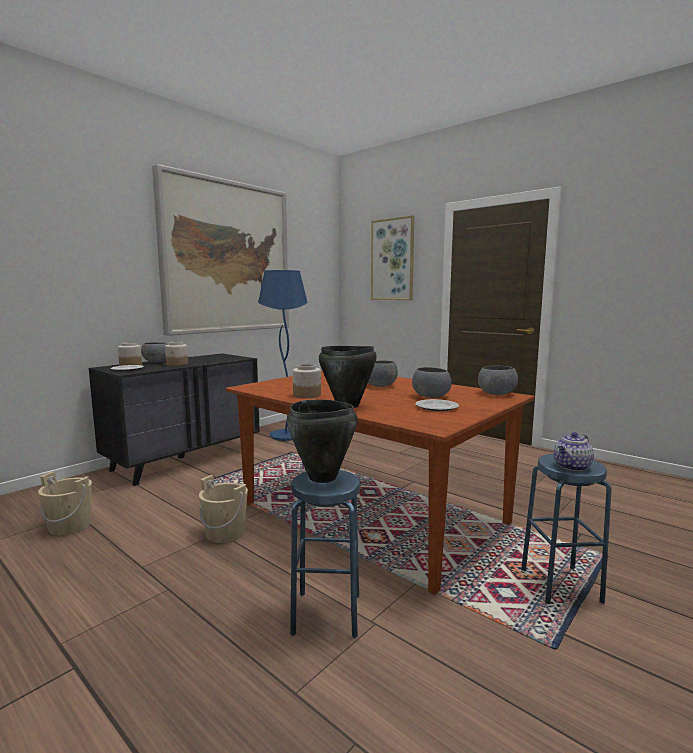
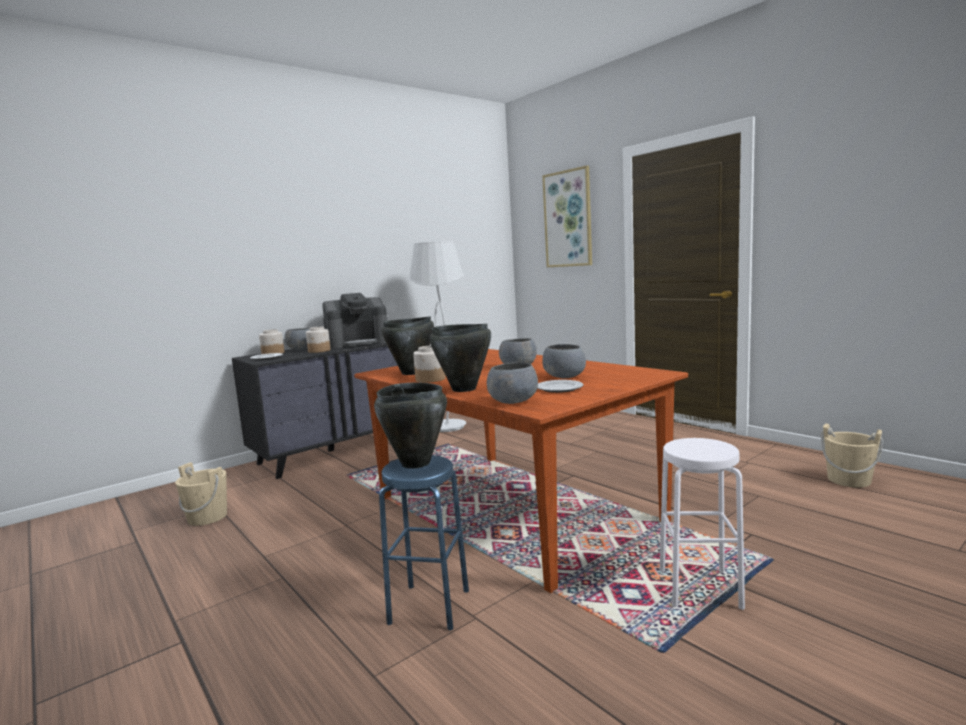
camera: 10 degrees right, 0 degrees up
(211, 358) = (358, 343): none -> coffee machine
(225, 533) = (353, 526): beige bucket -> beige bucket (849, 480)
(227, 257) = (376, 232): picture -> none
(283, 388) = (412, 373): none -> black cooking pot
(286, 436) = (447, 427): blue floor lamp -> white floor lamp
(496, 393) = (643, 371): grey bowl -> grey bowl (512, 401)
(560, 585) = (699, 589): blue stool -> white stool
(572, 467) = (697, 452): teapot -> none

==========

• _TASK DETAILS_:
The last part of the records is the answer, beginning at the line that holds "(211, 358) = (358, 343): none" and including the final line, repeated exactly.

• _SOLUTION FOR THIS TASK_:
(211, 358) = (358, 343): none -> coffee machine
(225, 533) = (353, 526): beige bucket -> beige bucket (849, 480)
(227, 257) = (376, 232): picture -> none
(283, 388) = (412, 373): none -> black cooking pot
(286, 436) = (447, 427): blue floor lamp -> white floor lamp
(496, 393) = (643, 371): grey bowl -> grey bowl (512, 401)
(560, 585) = (699, 589): blue stool -> white stool
(572, 467) = (697, 452): teapot -> none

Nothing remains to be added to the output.